Request 1
In the listing, rename "Bình Dương" to "Đồng Nai" throughout the stretch from the line containing "Chứng từ khi gửi hàng chành chuyển hàng" through the line containing "hàng đã xuất bán.", and leave everything else unchanged. Return only those lines.
=======
W: How Blackpink Became Poised to Usurp BTS As the Global Face of K-Pop
Within 30 minutes of its release, there was already an inkling that the Korean girl group Blackpink’s new video, “Kill This Love,” was going places. It had already reached 1 million likes faster than any video on Youtube, surpassing Ariana Grande’s “Thank U, Next,” which made it to 1 million at 33 minutes. Then, it blasted its way to 2 million likes—and then, it made it to 10 million views in four hours, 13 minutes, faster than any previous K-pop video. Faster, even, than “Idol,” the smash single by reigning K-pop royalty BTS. It’s the second-biggest Youtube video debut ever, and the biggest for a group—racking up nearly 50 million streams within 24 hours, trailing “Thank U, Next” by a scant 5 million views. It’s the biggest video of the year so far, K-pop or otherwise.
Though the aforementioned BTS has become synonymous with K-pop’s crossover international success, there’s ample reason to look instead to Blackpink. With “Kill This Love,” the group is poised to beat its own record—the video for “Ddu-Du Ddu-Du” is currently the most-viewed by any K-pop group on Youtube, but it also, upon its release, held the record for the most views of a K-pop video inside of 24 hours. Blackpink, like BTS, helped propel K-pop’s entrée into the Billboard charts, earning spots on the Hot 100, 200, Emerging Artists, and World Digital Song Sales charts. They guest-starred on Dua Lipa’s 2018 track “Kiss and Make Up.” The foursome also has a massive social following; Lisa, the group’s main dancer, has 16.7 million on her account alone.
=======
Request 2
Reproduce the stretch of the Blackpink article from "W: How Blackpink" through "K-pop or otherwise." word for word.

Records to use
=======
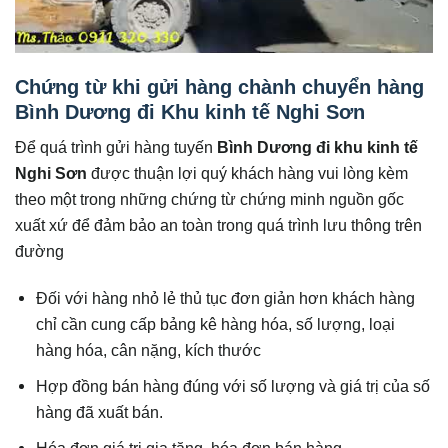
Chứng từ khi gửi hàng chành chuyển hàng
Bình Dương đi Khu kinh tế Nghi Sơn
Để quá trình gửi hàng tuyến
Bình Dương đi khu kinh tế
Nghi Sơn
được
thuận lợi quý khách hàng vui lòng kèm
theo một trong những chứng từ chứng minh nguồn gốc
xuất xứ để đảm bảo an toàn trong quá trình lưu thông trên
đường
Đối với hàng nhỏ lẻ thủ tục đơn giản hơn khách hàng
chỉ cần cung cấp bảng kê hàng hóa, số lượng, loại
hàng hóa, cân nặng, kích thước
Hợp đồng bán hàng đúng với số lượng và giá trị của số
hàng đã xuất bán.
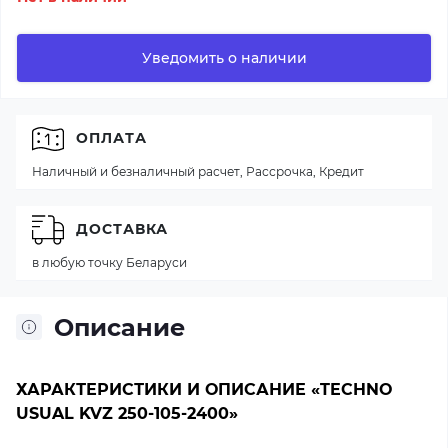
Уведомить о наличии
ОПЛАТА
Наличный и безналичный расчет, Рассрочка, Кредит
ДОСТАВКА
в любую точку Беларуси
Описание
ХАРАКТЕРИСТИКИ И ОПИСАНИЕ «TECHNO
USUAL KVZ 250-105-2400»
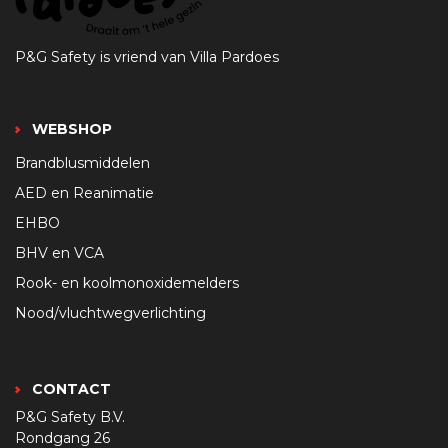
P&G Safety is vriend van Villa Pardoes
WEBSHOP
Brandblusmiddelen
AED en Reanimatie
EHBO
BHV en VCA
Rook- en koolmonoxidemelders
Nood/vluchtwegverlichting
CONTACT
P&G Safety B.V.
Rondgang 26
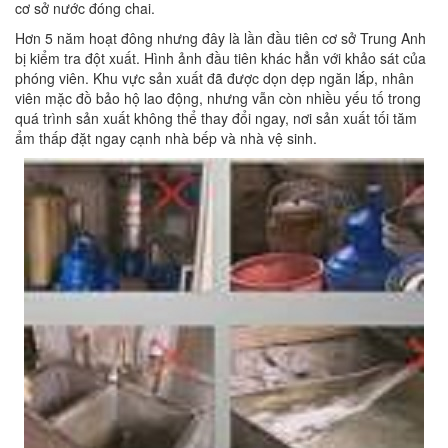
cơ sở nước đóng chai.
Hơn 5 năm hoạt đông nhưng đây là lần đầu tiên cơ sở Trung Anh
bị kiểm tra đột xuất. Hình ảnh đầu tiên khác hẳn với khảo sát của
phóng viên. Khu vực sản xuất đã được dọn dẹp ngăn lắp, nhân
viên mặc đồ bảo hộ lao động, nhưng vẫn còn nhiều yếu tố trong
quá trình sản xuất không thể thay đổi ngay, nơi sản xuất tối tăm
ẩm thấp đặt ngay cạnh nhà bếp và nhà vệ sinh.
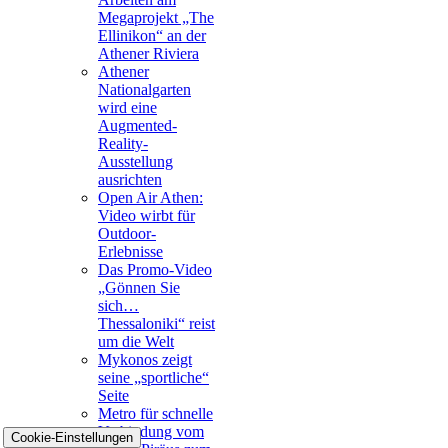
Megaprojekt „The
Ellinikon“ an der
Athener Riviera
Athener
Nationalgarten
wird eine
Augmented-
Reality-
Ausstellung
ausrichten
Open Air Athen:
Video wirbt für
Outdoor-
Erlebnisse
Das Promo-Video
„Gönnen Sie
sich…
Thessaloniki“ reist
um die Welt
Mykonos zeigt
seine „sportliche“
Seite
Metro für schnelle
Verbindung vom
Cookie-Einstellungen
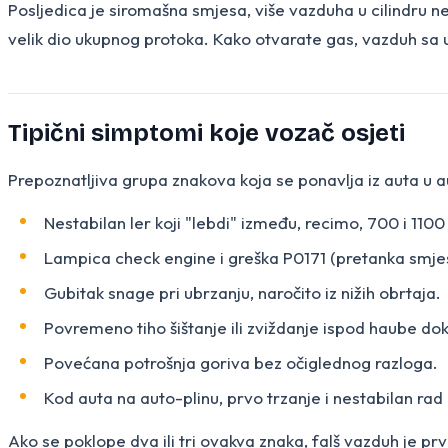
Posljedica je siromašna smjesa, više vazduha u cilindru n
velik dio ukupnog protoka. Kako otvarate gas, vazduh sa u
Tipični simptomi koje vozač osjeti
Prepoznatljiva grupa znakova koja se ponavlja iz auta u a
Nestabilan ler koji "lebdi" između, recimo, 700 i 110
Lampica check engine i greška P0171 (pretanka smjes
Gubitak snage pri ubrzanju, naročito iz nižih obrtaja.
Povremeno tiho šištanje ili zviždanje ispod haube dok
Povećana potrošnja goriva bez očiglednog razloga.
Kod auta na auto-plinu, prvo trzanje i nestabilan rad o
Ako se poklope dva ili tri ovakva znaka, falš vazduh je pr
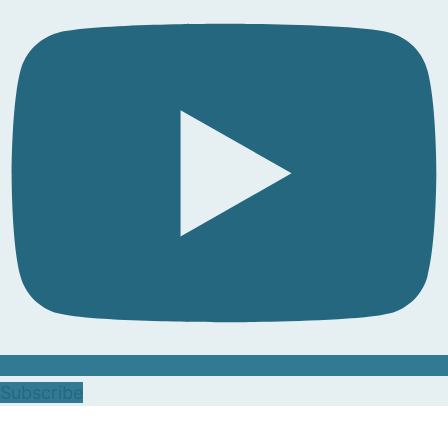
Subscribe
=======
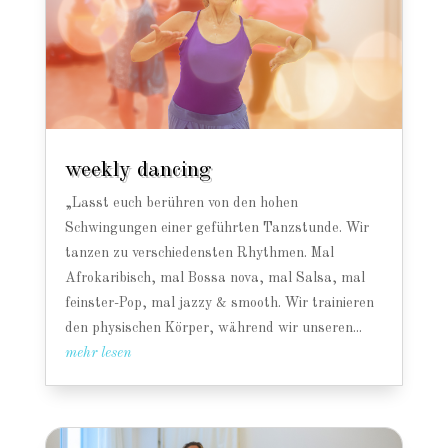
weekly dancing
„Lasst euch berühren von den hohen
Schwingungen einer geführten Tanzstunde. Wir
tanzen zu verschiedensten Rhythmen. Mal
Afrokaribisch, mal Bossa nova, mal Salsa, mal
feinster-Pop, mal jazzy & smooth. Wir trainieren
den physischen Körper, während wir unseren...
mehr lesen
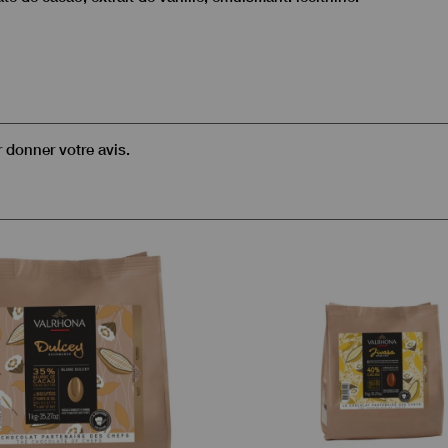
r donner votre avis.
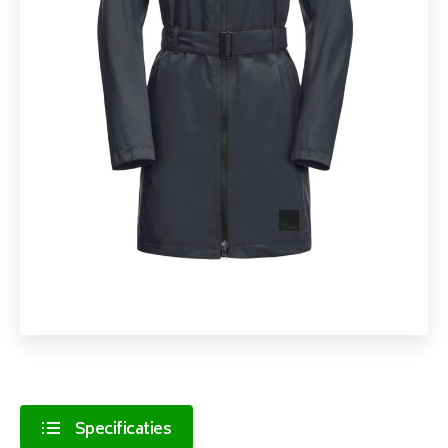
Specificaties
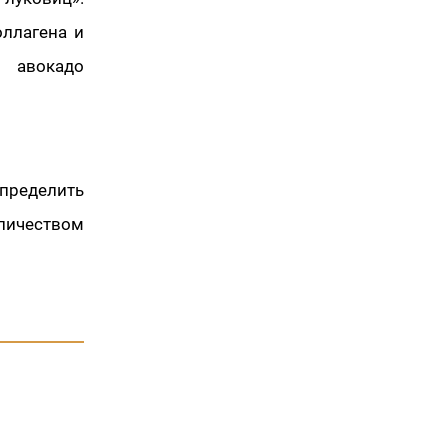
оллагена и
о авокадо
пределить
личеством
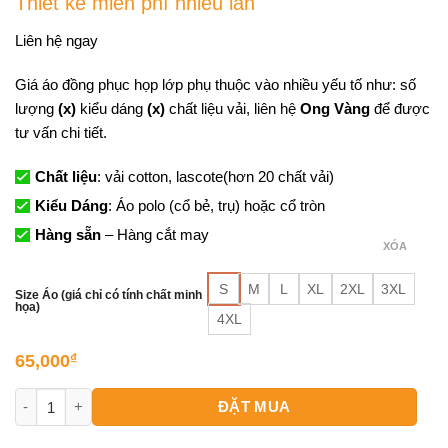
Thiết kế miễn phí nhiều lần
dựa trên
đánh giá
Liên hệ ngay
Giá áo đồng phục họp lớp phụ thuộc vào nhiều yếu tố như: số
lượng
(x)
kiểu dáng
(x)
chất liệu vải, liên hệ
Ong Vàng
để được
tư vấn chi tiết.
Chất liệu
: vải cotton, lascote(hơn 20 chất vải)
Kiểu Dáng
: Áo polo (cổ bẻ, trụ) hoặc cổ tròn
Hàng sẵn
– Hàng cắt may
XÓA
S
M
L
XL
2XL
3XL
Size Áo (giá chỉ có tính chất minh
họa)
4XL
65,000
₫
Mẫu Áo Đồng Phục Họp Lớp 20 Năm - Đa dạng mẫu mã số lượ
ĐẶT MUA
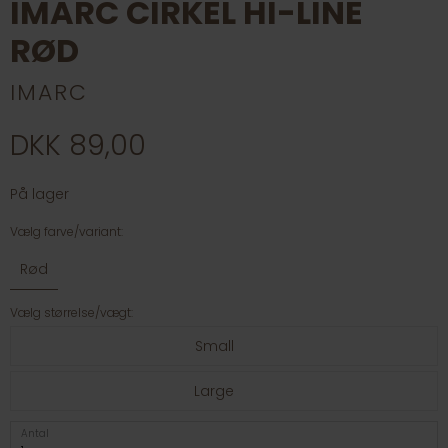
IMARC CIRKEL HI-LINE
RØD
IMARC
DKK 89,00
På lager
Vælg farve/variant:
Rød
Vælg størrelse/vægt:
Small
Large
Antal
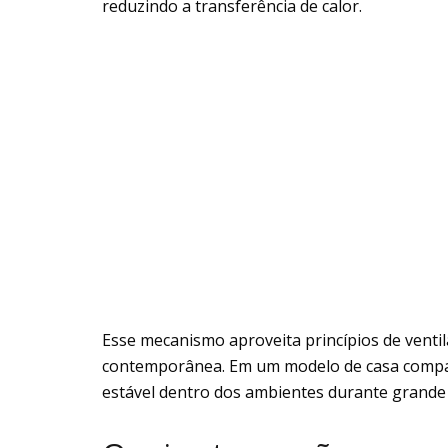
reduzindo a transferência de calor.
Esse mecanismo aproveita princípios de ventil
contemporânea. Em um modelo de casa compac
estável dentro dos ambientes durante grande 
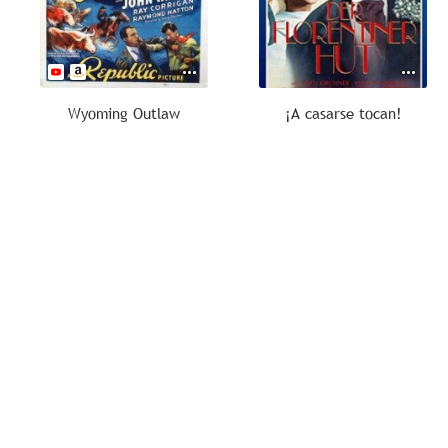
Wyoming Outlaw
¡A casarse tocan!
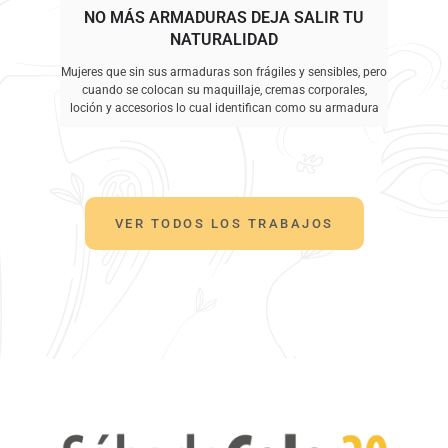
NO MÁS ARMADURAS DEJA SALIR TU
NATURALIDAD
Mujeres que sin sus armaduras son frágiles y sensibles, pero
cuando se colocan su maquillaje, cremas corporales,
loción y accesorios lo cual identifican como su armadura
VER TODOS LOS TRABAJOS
=======
Output 1
Chứng từ khi gửi hàng chành chuyển hàng
Đồng Nai đi Khu kinh tế Nghi Sơn
Để quá trình gửi hàng tuyến
Đồng Nai đi khu kinh tế
Nghi Sơn
được
thuận lợi quý khách hàng vui lòng kèm
theo một trong những chứng từ chứng minh nguồn gốc
xuất xứ để đảm bảo an toàn trong quá trình lưu thông trên
đường
Đối với hàng nhỏ lẻ thủ tục đơn giản hơn khách hàng
chỉ cần cung cấp bảng kê hàng hóa, số lượng, loại
hàng hóa, cân nặng, kích thước
Hợp đồng bán hàng đúng với số lượng và giá trị của số
hàng đã xuất bán.

Output 2
W: How Blackpink Became Poised to Usurp BTS As the Global Face of K-Pop
Within 30 minutes of its release, there was already an inkling that the Korean girl group Blackpink’s new video, “Kill This Love,” was going places. It had already reached 1 million likes faster than any video on Youtube, surpassing Ariana Grande’s “Thank U, Next,” which made it to 1 million at 33 minutes. Then, it blasted its way to 2 million likes—and then, it made it to 10 million views in four hours, 13 minutes, faster than any previous K-pop video. Faster, even, than “Idol,” the smash single by reigning K-pop royalty BTS. It’s the second-biggest Youtube video debut ever, and the biggest for a group—racking up nearly 50 million streams within 24 hours, trailing “Thank U, Next” by a scant 5 million views. It’s the biggest video of the year so far, K-pop or otherwise.